** WHAT YOU HAVE TO DO **
Gather all lines in the records below that include the word "entre".
(DATA SHOWN begins)
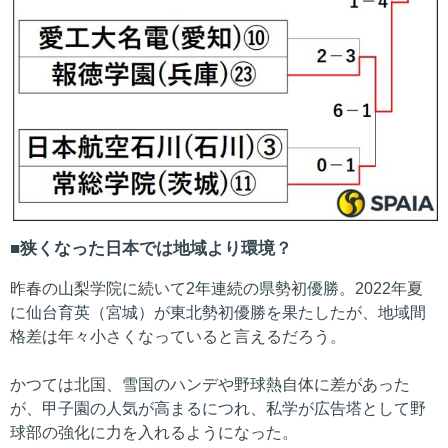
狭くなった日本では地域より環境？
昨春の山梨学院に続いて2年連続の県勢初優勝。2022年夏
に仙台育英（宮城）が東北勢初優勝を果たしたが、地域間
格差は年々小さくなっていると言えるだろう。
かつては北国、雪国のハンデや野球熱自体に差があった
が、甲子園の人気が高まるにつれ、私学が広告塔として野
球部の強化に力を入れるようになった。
(DATA SHOWN ends)
(DATA SHOWN begins)
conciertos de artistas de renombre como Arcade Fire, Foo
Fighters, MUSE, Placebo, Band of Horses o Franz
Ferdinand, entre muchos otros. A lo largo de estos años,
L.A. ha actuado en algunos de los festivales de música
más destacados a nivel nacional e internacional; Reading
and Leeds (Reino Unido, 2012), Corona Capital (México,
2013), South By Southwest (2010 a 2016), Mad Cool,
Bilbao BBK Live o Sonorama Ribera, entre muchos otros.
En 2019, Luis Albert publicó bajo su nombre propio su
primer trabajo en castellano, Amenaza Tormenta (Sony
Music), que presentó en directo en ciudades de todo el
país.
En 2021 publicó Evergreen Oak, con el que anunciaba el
(DATA SHOWN ends)
** ANSWER BELOW **
Ferdinand, entre muchos otros. A lo largo de estos años,
Bilbao BBK Live o Sonorama Ribera, entre muchos otros.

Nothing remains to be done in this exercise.